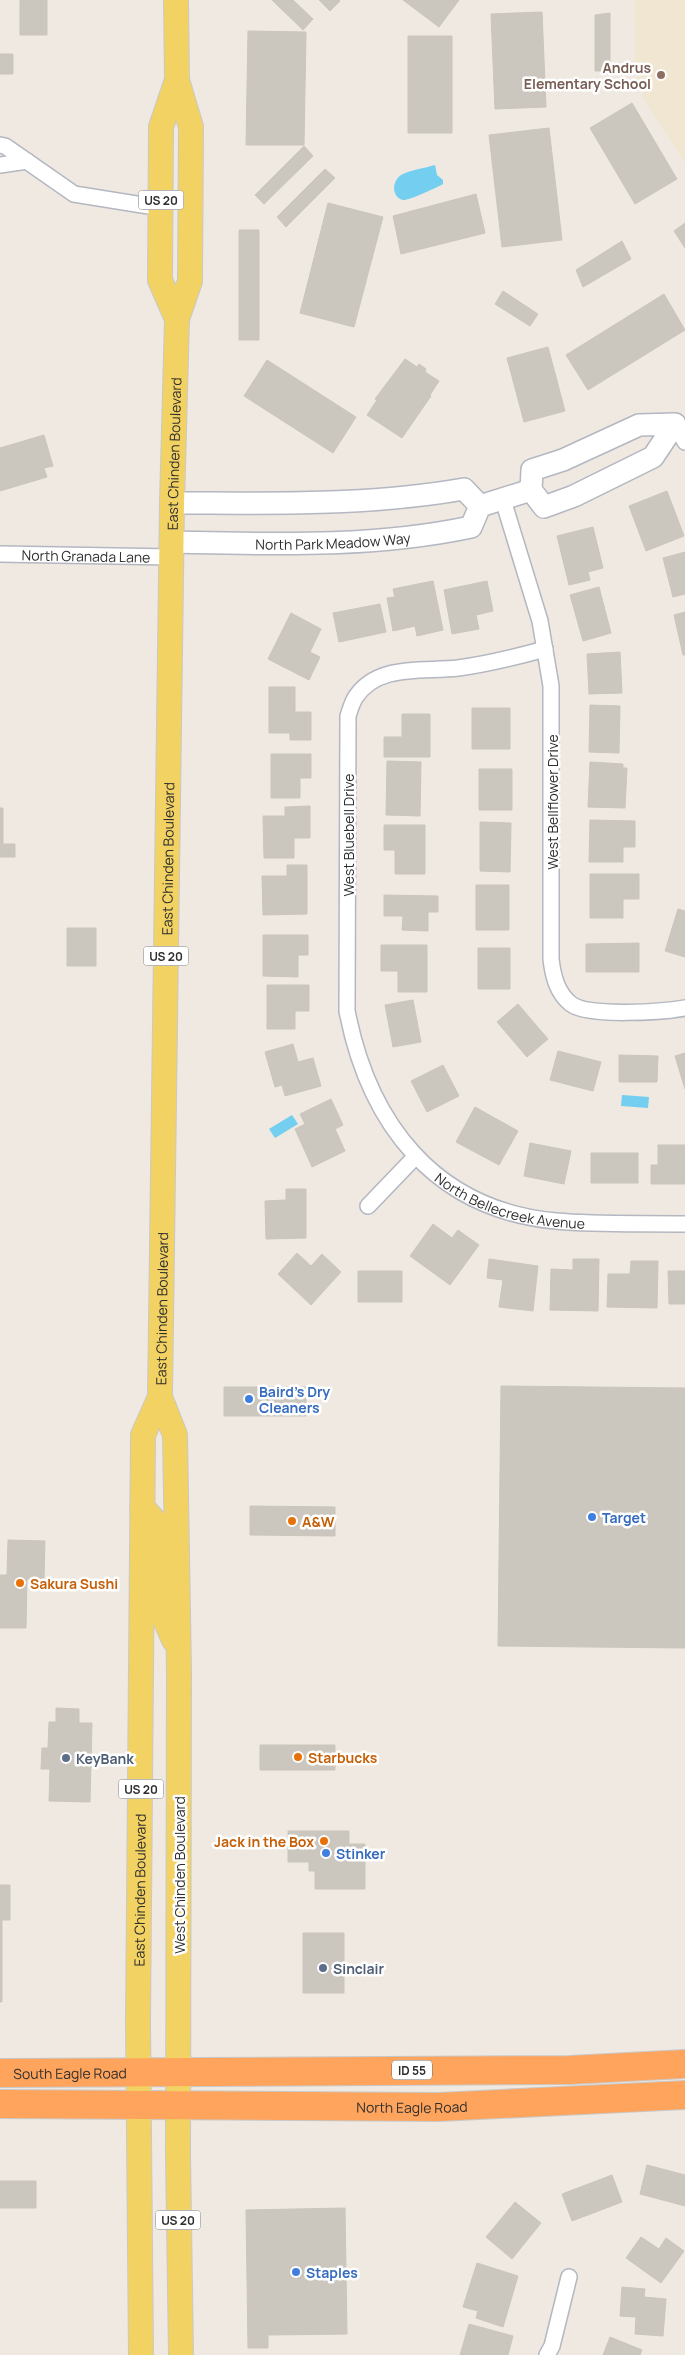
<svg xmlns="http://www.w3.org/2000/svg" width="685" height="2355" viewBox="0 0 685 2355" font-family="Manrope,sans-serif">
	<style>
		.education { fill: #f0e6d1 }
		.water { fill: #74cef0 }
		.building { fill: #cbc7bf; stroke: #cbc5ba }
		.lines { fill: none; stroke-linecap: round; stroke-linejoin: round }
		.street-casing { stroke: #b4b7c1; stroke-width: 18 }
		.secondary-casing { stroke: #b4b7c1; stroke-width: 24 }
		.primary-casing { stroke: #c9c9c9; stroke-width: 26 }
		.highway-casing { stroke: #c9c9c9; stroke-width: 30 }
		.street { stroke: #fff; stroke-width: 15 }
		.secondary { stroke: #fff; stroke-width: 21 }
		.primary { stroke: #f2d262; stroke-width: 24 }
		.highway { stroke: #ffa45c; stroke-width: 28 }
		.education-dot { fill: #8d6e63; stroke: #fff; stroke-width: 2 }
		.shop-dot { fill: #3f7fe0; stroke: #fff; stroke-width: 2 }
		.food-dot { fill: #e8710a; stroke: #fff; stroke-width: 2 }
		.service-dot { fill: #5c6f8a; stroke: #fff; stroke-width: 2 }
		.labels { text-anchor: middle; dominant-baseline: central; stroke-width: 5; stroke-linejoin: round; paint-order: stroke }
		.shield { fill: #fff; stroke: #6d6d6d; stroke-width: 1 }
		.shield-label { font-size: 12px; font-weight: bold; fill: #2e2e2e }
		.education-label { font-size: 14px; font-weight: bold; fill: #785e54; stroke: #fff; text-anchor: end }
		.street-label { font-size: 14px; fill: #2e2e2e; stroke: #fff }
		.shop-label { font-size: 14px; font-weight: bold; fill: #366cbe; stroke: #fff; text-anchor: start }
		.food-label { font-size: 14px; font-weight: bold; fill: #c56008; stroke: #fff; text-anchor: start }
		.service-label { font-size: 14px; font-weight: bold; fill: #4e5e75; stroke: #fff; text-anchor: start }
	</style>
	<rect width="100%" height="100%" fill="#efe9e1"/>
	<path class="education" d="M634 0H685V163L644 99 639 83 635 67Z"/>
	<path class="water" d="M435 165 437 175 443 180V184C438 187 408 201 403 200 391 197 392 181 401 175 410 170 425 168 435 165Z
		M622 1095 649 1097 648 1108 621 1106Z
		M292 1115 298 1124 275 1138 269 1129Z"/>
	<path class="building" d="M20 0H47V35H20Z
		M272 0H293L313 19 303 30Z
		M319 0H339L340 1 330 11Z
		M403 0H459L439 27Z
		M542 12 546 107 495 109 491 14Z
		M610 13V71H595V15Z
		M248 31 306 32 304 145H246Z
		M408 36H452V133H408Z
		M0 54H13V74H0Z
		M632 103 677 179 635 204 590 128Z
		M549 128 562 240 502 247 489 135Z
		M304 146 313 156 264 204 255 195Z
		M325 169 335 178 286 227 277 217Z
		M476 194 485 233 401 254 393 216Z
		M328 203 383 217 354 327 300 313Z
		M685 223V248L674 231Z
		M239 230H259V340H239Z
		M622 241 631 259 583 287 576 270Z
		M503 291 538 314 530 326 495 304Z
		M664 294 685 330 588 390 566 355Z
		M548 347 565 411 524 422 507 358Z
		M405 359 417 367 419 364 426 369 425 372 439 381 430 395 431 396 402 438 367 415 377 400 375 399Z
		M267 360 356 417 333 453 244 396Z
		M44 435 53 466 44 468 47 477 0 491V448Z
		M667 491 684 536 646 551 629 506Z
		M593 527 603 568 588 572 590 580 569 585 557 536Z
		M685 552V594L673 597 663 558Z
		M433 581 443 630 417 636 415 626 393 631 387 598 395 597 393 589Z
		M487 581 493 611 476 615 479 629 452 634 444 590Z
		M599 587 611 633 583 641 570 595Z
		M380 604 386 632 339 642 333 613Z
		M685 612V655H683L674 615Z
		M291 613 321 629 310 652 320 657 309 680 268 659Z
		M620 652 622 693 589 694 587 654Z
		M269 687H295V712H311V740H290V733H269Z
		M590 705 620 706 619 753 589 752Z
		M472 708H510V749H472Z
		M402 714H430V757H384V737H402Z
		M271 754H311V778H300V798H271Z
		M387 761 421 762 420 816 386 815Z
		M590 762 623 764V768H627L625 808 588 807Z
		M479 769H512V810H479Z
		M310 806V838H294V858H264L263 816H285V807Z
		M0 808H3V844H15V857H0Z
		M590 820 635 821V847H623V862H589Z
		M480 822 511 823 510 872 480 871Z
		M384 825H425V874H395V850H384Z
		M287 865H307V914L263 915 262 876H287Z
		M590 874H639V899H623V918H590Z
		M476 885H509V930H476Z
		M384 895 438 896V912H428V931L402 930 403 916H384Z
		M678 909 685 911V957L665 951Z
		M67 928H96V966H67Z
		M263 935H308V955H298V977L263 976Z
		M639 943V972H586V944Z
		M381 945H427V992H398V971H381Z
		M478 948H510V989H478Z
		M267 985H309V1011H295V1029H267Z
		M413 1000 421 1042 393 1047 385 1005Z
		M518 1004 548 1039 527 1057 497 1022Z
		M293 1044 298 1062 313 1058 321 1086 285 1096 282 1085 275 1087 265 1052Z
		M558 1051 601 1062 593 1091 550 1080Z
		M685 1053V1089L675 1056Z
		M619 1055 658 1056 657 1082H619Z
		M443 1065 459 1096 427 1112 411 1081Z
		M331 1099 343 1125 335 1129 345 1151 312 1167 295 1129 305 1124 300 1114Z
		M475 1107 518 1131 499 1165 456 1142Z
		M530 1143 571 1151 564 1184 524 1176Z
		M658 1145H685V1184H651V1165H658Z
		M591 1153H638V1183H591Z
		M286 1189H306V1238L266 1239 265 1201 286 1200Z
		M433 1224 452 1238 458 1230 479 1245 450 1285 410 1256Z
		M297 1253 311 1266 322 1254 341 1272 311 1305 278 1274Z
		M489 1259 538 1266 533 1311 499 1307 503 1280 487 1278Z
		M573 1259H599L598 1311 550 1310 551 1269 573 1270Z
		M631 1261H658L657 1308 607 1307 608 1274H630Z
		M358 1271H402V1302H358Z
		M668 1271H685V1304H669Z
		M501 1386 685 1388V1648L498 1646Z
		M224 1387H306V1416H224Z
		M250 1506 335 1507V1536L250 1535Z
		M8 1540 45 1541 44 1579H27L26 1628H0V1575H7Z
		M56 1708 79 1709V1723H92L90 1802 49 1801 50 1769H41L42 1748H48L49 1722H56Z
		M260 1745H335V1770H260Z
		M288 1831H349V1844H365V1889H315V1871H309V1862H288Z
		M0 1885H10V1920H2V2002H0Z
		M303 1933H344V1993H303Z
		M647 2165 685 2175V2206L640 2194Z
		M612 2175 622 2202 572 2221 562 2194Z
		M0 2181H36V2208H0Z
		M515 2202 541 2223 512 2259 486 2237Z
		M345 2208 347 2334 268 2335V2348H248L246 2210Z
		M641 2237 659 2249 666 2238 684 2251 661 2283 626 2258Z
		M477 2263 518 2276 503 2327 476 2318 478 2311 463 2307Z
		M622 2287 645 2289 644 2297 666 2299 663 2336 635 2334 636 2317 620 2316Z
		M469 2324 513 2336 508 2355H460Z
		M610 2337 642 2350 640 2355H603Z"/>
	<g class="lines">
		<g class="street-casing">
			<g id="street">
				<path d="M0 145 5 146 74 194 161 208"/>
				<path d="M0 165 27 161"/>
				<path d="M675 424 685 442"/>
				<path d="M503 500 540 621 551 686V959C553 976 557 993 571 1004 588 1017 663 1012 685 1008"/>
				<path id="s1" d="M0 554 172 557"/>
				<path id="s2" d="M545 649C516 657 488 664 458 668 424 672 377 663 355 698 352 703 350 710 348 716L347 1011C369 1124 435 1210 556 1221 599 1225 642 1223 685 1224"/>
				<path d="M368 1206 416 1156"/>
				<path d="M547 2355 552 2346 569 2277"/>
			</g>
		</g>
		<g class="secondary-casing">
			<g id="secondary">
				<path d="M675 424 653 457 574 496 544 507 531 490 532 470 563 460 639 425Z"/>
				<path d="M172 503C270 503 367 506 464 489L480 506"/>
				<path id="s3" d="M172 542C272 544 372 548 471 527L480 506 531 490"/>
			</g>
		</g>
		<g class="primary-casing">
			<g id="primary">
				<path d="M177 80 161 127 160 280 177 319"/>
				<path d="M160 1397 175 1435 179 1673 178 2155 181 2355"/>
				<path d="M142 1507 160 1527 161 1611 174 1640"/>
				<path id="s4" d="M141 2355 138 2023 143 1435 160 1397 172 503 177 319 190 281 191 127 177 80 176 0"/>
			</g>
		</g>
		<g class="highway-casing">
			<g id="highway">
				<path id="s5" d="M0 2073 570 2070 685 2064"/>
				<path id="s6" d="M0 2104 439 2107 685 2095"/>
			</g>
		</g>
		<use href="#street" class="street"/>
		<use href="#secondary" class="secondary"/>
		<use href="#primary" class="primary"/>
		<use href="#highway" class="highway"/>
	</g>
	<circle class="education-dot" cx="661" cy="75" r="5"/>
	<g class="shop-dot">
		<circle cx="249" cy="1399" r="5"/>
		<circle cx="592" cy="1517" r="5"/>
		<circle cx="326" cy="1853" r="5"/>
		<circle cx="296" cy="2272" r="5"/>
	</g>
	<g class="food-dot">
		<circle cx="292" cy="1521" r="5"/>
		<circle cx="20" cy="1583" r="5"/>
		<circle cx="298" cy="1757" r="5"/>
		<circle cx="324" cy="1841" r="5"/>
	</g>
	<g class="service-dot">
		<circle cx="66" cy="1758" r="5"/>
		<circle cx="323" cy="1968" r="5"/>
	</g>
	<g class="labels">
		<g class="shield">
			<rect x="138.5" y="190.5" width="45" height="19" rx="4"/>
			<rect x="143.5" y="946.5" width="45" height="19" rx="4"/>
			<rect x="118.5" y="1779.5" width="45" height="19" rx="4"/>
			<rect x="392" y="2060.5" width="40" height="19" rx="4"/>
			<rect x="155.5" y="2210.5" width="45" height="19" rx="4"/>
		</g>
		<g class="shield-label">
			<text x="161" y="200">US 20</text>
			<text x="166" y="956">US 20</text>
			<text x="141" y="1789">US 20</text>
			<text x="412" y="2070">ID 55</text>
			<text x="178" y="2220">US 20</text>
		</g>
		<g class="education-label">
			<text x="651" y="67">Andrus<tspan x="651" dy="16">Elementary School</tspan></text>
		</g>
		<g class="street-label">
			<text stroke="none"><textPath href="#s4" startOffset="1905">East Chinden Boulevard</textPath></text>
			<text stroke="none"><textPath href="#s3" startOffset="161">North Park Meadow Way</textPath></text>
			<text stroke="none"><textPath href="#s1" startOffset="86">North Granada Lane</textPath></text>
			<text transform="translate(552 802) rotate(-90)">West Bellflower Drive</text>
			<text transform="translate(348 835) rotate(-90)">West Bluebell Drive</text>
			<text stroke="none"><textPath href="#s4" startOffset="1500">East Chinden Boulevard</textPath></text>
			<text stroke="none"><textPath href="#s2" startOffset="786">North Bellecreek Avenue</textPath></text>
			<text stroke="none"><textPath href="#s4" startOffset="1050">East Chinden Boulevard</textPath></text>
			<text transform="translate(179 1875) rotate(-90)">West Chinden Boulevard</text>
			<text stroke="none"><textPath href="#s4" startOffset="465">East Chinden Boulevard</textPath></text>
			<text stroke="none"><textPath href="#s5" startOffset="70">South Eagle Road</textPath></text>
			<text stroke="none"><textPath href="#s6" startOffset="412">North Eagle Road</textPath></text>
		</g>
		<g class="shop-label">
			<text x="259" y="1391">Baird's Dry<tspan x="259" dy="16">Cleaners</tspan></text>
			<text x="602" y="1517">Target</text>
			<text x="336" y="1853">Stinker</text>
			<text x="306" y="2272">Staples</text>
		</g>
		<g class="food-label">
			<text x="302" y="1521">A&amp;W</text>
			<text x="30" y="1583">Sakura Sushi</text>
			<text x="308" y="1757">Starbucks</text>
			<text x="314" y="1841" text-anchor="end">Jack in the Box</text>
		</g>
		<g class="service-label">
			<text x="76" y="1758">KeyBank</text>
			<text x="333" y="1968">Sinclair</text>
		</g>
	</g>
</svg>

...

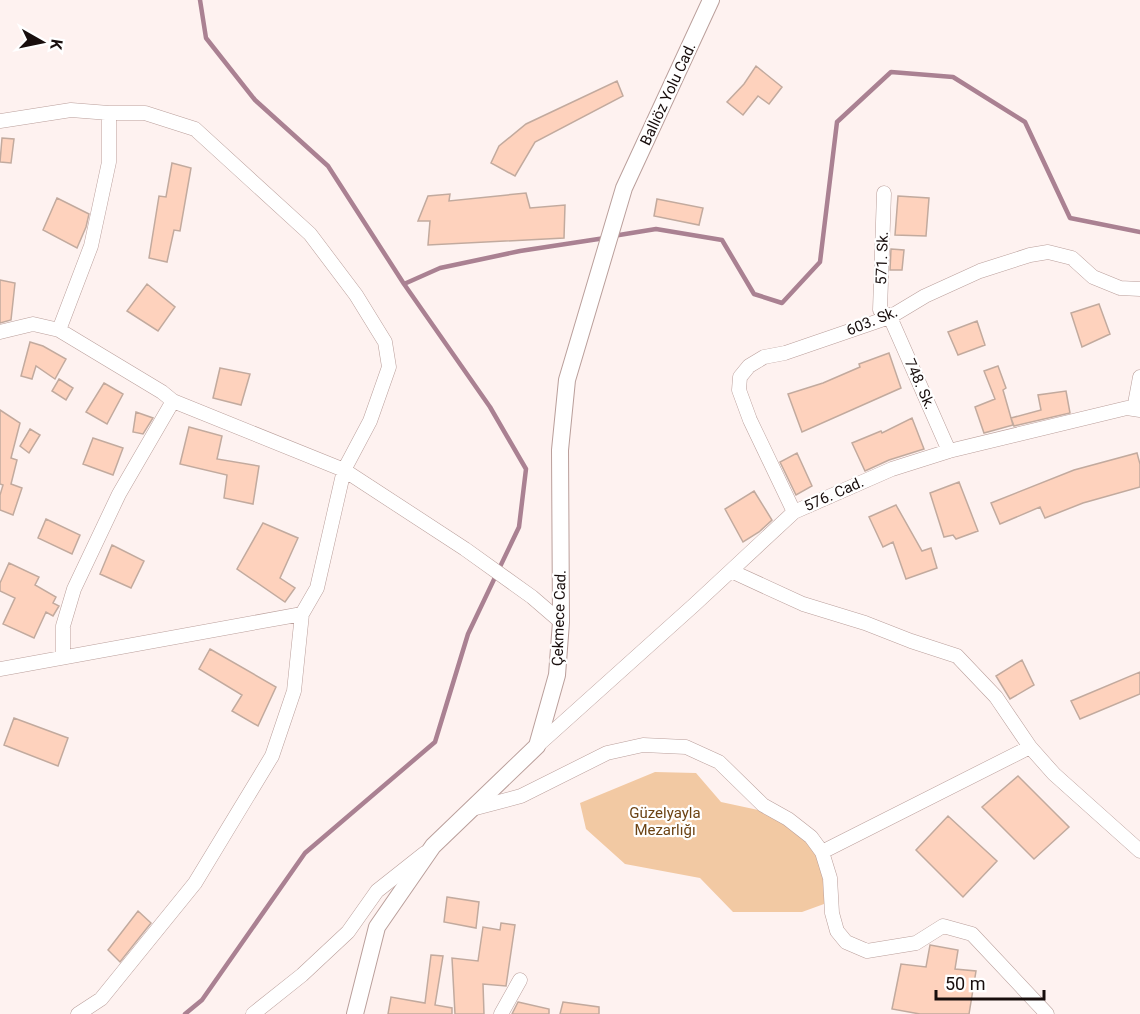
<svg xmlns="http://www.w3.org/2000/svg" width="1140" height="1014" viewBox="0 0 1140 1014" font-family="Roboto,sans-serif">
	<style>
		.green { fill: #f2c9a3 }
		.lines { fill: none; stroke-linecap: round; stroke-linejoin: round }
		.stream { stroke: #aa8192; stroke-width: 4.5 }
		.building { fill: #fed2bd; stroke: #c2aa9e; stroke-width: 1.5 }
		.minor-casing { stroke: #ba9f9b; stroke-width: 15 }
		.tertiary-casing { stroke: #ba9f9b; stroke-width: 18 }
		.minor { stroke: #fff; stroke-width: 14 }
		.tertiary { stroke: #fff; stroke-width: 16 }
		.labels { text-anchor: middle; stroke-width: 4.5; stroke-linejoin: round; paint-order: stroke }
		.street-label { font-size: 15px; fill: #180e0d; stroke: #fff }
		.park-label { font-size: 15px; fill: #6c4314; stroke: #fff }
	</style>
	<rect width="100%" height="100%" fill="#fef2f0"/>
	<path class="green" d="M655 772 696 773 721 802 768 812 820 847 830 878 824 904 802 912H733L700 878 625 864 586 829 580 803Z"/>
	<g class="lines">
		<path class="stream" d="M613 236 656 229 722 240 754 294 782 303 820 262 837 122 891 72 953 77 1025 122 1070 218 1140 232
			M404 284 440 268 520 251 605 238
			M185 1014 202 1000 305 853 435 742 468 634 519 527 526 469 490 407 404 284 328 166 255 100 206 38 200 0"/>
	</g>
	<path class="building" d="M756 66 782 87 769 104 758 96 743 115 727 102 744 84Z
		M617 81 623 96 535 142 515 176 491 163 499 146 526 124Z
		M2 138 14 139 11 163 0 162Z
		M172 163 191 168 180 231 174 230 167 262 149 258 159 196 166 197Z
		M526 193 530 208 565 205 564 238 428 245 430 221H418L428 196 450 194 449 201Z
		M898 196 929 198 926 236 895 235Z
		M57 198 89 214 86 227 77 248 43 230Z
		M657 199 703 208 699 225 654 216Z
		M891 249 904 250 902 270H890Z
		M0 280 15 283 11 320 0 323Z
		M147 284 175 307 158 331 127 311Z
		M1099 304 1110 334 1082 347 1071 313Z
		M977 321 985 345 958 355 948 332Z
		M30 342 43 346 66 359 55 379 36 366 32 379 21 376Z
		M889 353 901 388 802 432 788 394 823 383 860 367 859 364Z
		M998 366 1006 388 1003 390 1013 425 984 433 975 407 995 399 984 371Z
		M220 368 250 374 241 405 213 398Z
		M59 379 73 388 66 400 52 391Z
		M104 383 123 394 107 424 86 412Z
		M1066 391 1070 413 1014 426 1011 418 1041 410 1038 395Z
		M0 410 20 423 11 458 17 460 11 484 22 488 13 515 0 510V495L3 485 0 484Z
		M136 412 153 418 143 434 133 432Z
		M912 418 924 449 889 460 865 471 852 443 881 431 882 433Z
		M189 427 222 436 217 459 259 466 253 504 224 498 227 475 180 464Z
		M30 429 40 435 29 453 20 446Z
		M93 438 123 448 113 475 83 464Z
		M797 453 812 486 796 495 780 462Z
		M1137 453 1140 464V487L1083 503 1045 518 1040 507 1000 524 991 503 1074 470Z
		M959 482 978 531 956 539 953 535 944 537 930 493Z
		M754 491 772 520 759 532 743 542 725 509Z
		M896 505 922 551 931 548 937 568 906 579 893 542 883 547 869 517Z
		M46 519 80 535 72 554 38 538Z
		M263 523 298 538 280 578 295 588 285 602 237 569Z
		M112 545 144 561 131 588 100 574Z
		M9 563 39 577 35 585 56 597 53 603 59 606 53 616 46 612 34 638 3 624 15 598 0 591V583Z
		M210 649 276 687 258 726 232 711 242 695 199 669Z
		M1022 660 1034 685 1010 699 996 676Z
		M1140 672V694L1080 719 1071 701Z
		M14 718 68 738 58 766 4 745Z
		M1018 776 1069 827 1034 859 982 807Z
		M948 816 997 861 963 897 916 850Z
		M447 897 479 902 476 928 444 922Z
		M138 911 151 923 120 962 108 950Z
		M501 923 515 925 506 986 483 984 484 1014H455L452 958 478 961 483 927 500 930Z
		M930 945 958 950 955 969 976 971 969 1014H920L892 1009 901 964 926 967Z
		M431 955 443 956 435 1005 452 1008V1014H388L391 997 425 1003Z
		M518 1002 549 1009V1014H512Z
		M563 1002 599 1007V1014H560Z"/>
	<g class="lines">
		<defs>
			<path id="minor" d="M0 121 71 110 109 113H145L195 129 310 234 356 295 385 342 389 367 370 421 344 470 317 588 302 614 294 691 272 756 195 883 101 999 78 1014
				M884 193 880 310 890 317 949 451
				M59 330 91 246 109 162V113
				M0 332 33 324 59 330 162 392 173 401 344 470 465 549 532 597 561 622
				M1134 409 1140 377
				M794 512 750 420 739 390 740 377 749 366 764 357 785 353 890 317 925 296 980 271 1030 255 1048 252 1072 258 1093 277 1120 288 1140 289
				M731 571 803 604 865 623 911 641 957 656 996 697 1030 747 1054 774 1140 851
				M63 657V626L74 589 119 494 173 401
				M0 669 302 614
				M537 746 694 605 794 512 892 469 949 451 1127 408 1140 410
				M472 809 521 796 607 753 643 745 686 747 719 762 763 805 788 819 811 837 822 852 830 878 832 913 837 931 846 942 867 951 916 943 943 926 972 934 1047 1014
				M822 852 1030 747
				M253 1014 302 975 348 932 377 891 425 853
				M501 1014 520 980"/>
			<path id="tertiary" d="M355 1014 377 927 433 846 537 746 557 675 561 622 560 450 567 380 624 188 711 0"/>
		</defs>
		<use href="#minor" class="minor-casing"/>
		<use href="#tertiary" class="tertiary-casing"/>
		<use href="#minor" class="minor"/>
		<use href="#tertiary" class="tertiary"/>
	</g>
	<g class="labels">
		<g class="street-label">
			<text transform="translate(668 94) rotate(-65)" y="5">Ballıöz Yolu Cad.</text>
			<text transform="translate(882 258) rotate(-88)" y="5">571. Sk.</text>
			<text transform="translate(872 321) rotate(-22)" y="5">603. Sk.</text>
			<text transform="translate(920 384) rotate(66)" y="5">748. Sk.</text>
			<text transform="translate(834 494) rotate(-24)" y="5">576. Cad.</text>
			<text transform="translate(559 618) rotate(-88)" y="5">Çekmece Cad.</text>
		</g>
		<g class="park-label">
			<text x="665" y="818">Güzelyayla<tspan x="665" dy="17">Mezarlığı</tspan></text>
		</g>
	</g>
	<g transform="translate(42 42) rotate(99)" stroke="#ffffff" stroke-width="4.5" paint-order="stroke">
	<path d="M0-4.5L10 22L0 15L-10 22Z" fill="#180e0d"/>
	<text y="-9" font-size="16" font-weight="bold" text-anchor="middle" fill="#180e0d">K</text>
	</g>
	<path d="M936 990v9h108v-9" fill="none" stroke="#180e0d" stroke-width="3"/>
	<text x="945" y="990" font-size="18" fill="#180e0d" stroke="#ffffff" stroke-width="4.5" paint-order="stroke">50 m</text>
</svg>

What you are asked to do —
Please reproduce the lines from the line with "#c9c9c9; stroke-width: 30" to the line with "#fff; stroke: #6d6d6d;", both ends included, exactly as they appear above.

Exercise result —
		.highway-casing { stroke: #c9c9c9; stroke-width: 30 }
		.street { stroke: #fff; stroke-width: 15 }
		.secondary { stroke: #fff; stroke-width: 21 }
		.primary { stroke: #f2d262; stroke-width: 24 }
		.highway { stroke: #ffa45c; stroke-width: 28 }
		.education-dot { fill: #8d6e63; stroke: #fff; stroke-width: 2 }
		.shop-dot { fill: #3f7fe0; stroke: #fff; stroke-width: 2 }
		.food-dot { fill: #e8710a; stroke: #fff; stroke-width: 2 }
		.service-dot { fill: #5c6f8a; stroke: #fff; stroke-width: 2 }
		.labels { text-anchor: middle; dominant-baseline: central; stroke-width: 5; stroke-linejoin: round; paint-order: stroke }
		.shield { fill: #fff; stroke: #6d6d6d; stroke-width: 1 }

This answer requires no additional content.